I would like to use something like bumpalo as an abstraction for a zero-copy message-encoding allocator. I have a proof-of-concept using Vec<Box<[u64]>> today, with similar mut borrows for allocations (but much less intelligent resizing-in-place / new chunk sizing logic). If I can ditch my unsafe code for something with much smarter minds behind it, I’d really prefer that!

I think the only real change needed would be to adjust the internal ptr cursor initialization and replace some checked_sub with checked_add. But I don’t want to fork the crate just to do that.

Thoughts? I looked for closed issues and didn’t see the question raised earlier. Thanks!

Edit: I found and am starting to read https://fitzgeraldnick.com/2019/11/01/always-bump-downwards.html , but have not finished yet.

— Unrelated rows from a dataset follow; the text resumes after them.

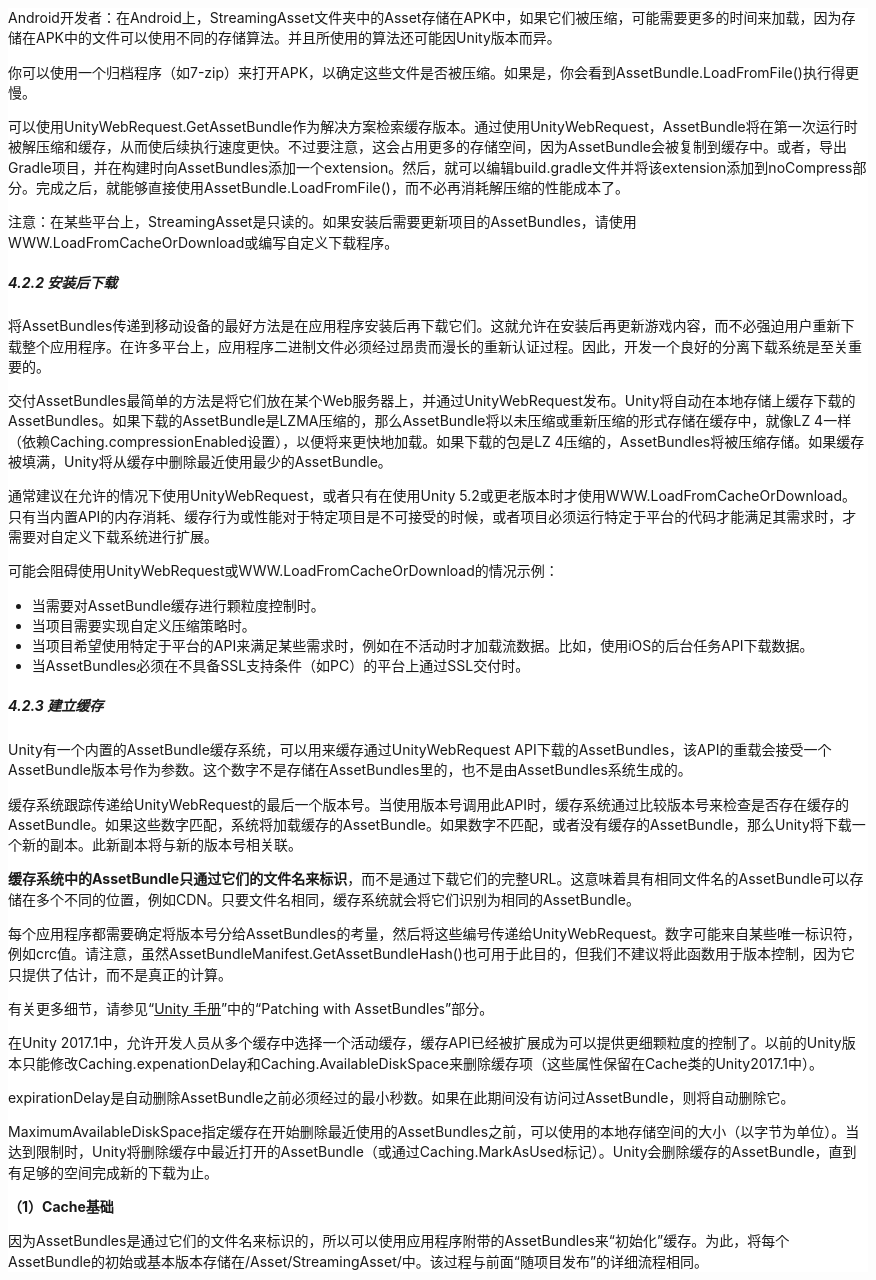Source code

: Android开发者：在Android上，StreamingAsset文件夹中的Asset存储在APK中，如果它们被压缩，可能需要更多的时间来加载，因为存储在APK中的文件可以使用不同的存储算法。并且所使用的算法还可能因Unity版本而异。

你可以使用一个归档程序（如7-zip）来打开APK，以确定这些文件是否被压缩。如果是，你会看到AssetBundle.LoadFromFile()执行得更慢。

可以使用UnityWebRequest.GetAssetBundle作为解决方案检索缓存版本。通过使用UnityWebRequest，AssetBundle将在第一次运行时被解压缩和缓存，从而使后续执行速度更快。不过要注意，这会占用更多的存储空间，因为AssetBundle会被复制到缓存中。或者，导出Gradle项目，并在构建时向AssetBundles添加一个extension。然后，就可以编辑build.gradle文件并将该extension添加到noCompress部分。完成之后，就能够直接使用AssetBundle.LoadFromFile()，而不必再消耗解压缩的性能成本了。

注意：在某些平台上，StreamingAsset是只读的。如果安装后需要更新项目的AssetBundles，请使用WWW.LoadFromCacheOrDownload或编写自定义下载程序。

##### 4.2.2 安装后下载

将AssetBundles传递到移动设备的最好方法是在应用程序安装后再下载它们。这就允许在安装后再更新游戏内容，而不必强迫用户重新下载整个应用程序。在许多平台上，应用程序二进制文件必须经过昂贵而漫长的重新认证过程。因此，开发一个良好的分离下载系统是至关重要的。

交付AssetBundles最简单的方法是将它们放在某个Web服务器上，并通过UnityWebRequest发布。Unity将自动在本地存储上缓存下载的AssetBundles。如果下载的AssetBundle是LZMA压缩的，那么AssetBundle将以未压缩或重新压缩的形式存储在缓存中，就像LZ 4一样（依赖Caching.compressionEnabled设置），以便将来更快地加载。如果下载的包是LZ 4压缩的，AssetBundles将被压缩存储。如果缓存被填满，Unity将从缓存中删除最近使用最少的AssetBundle。

通常建议在允许的情况下使用UnityWebRequest，或者只有在使用Unity 5.2或更老版本时才使用WWW.LoadFromCacheOrDownload。只有当内置API的内存消耗、缓存行为或性能对于特定项目是不可接受的时候，或者项目必须运行特定于平台的代码才能满足其需求时，才需要对自定义下载系统进行扩展。

可能会阻碍使用UnityWebRequest或WWW.LoadFromCacheOrDownload的情况示例：

- 当需要对AssetBundle缓存进行颗粒度控制时。
- 当项目需要实现自定义压缩策略时。
- 当项目希望使用特定于平台的API来满足某些需求时，例如在不活动时才加载流数据。比如，使用iOS的后台任务API下载数据。
- 当AssetBundles必须在不具备SSL支持条件（如PC）的平台上通过SSL交付时。

##### 4.2.3 建立缓存

Unity有一个内置的AssetBundle缓存系统，可以用来缓存通过UnityWebRequest API下载的AssetBundles，该API的重载会接受一个AssetBundle版本号作为参数。这个数字不是存储在AssetBundles里的，也不是由AssetBundles系统生成的。

缓存系统跟踪传递给UnityWebRequest的最后一个版本号。当使用版本号调用此API时，缓存系统通过比较版本号来检查是否存在缓存的AssetBundle。如果这些数字匹配，系统将加载缓存的AssetBundle。如果数字不匹配，或者没有缓存的AssetBundle，那么Unity将下载一个新的副本。此新副本将与新的版本号相关联。

**缓存系统中的AssetBundle只通过它们的文件名来标识**，而不是通过下载它们的完整URL。这意味着具有相同文件名的AssetBundle可以存储在多个不同的位置，例如CDN。只要文件名相同，缓存系统就会将它们识别为相同的AssetBundle。

每个应用程序都需要确定将版本号分给AssetBundles的考量，然后将这些编号传递给UnityWebRequest。数字可能来自某些唯一标识符，例如crc值。请注意，虽然AssetBundleManifest.GetAssetBundleHash()也可用于此目的，但我们不建议将此函数用于版本控制，因为它只提供了估计，而不是真正的计算。

有关更多细节，请参见“[Unity 手册](https://docs.unity3d.com/Manual/AssetBundles-Patching.html?_ga=2.152096058.2009813986.1571904029-1030292064.1564583003)”中的“Patching with AssetBundles”部分。

在Unity 2017.1中，允许开发人员从多个缓存中选择一个活动缓存，缓存API已经被扩展成为可以提供更细颗粒度的控制了。以前的Unity版本只能修改Caching.expenationDelay和Caching.AvailableDiskSpace来删除缓存项（这些属性保留在Cache类的Unity2017.1中）。

expirationDelay是自动删除AssetBundle之前必须经过的最小秒数。如果在此期间没有访问过AssetBundle，则将自动删除它。

MaximumAvailableDiskSpace指定缓存在开始删除最近使用的AssetBundles之前，可以使用的本地存储空间的大小（以字节为单位）。当达到限制时，Unity将删除缓存中最近打开的AssetBundle（或通过Caching.MarkAsUsed标记）。Unity会删除缓存的AssetBundle，直到有足够的空间完成新的下载为止。

**（1）Cache基础**

因为AssetBundles是通过它们的文件名来标识的，所以可以使用应用程序附带的AssetBundles来“初始化”缓存。为此，将每个AssetBundle的初始或基本版本存储在/Asset/StreamingAsset/中。该过程与前面“随项目发布”的详细流程相同。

Edit2: The post's additional branch for bumping up only makes sense if you allow huge, non-sensical alignments in tandem with backing Chunks arbitrarily close to usize::MAX as *mut _. If you limit alignments to reasonable values (like 64, which is the most you need for AVX512 or maybe at most, 4kB), and ensure your allocated chunks end <= usize::MAX - MAX_ALIGN, you can skip the extra condition on each individual allocation.

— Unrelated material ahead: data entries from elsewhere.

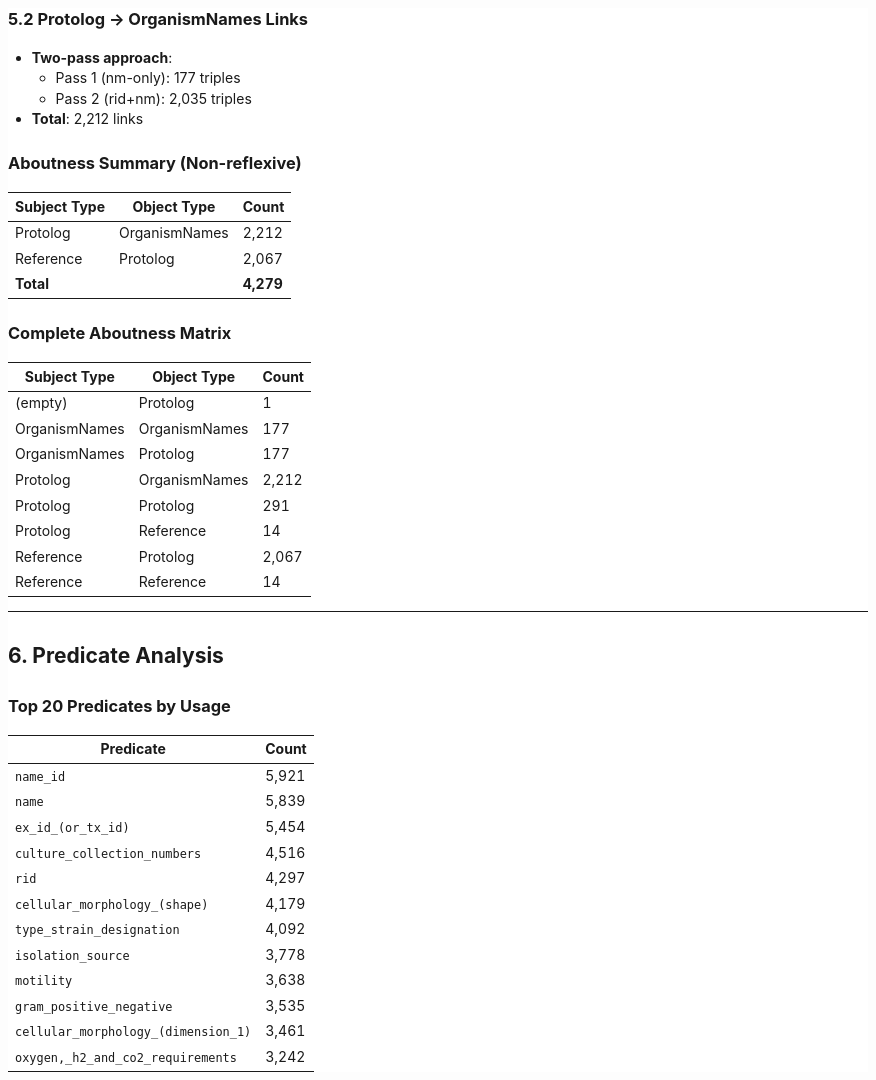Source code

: ### 5.2 Protolog → OrganismNames Links
- **Two-pass approach**:
  - Pass 1 (nm-only): 177 triples
  - Pass 2 (rid+nm): 2,035 triples
- **Total**: 2,212 links

### Aboutness Summary (Non-reflexive)

| Subject Type | Object Type | Count |
|--------------|-------------|-------|
| Protolog | OrganismNames | 2,212 |
| Reference | Protolog | 2,067 |
| **Total** | | **4,279** |

### Complete Aboutness Matrix

| Subject Type | Object Type | Count |
|--------------|-------------|-------|
| (empty) | Protolog | 1 |
| OrganismNames | OrganismNames | 177 |
| OrganismNames | Protolog | 177 |
| Protolog | OrganismNames | 2,212 |
| Protolog | Protolog | 291 |
| Protolog | Reference | 14 |
| Reference | Protolog | 2,067 |
| Reference | Reference | 14 |

---

## 6. Predicate Analysis

### Top 20 Predicates by Usage

| Predicate | Count |
|-----------|-------|
| `name_id` | 5,921 |
| `name` | 5,839 |
| `ex_id_(or_tx_id)` | 5,454 |
| `culture_collection_numbers` | 4,516 |
| `rid` | 4,297 |
| `cellular_morphology_(shape)` | 4,179 |
| `type_strain_designation` | 4,092 |
| `isolation_source` | 3,778 |
| `motility` | 3,638 |
| `gram_positive_negative` | 3,535 |
| `cellular_morphology_(dimension_1)` | 3,461 |
| `oxygen,_h2_and_co2_requirements` | 3,242 |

(My requirements happen to be even less general than that -- all allocations have equivalent, u64 alignment, and we could monomorphize on that and the alignment branches go away anyway. But I understand that isn't generally true for Bumpalo consumers. A version of Bumpalo that monomorphized on some T might be generally useful?) Thanks!

Edit3: I think you could also just use a different alignment algorithm bumping up in the general case and avoid the extra branch. Here is the original algorithm described on the blog post:

    pub unsafe fn alloc(
        &mut self,
        size: usize,
        align: usize,
    ) -> *mut u8 {
        debug_assert!(align > 0);
        debug_assert!(align.is_power_of_two());

        let ptr = self.ptr as usize;

        // Round the bump pointer up to the requested
        // alignment.
        let aligned =
            try_null!(ptr.checked_add(align - 1)) & !(align - 1);

        let new_ptr = try_null!(aligned.checked_add(size));

        let end = self.end as usize;
        if new_ptr > end {
            // Didn't have enough capacity!
            return std::ptr::null_mut();
        }

        self.ptr = new_ptr as *mut u8;
        aligned as *mut u8
    }

Here is a similar algorithm that avoids the extra alignment check while bumping up:

    pub unsafe fn alloc2(
        &mut self,
        size: usize,
        align: usize,
    ) -> *mut u8 {
        debug_assert!(align > 0);
        debug_assert!(align.is_power_of_two());
        debug_assert!(size <= isize::MAX as _ && align <= isize::MAX as _);

        let ptr = self.ptr as usize;

        // Round the bump pointer down, to the requested
        // alignment.  Ptr is non-NULL, so we can subtract one 
        // without underflow.  The resulting aligned ptr is always
        // exactly 'align' below the actual ptr we will allocate.
        let aligned = (ptr - 1) & !(align - 1);
        // Size and align must be <= isize::MAX in Rust; their addition cannot overflow usize.
        let new_ptr = try_null!(aligned.checked_add(size + align));

        let end = self.end as usize;
        if new_ptr > end {
            // Didn't have enough capacity!
            return std::ptr::null_mut();
        }
        self.ptr = new_ptr as *mut u8;
        // If new_ptr didn't overflow, this cannot overflow either:
        (aligned + align) as *mut u8
    }

And indeed, Godbolt shows it has two branches instead of three, like bumping down. It is still a handful of instructions longer than bumping down (13 -> 17), but none of them are branches.

The essential insight is that (ptr + (A - 1)) & !(A - 1)) == ((ptr - 1) & !(A - 1)) + A due to modular arithmetic.

As far as gaming the microbenchmark, both bumping up and down might benefit from LLVM generating more in-order code for the non-error cases? But maybe it knows more about optimizing x86 branches than I do.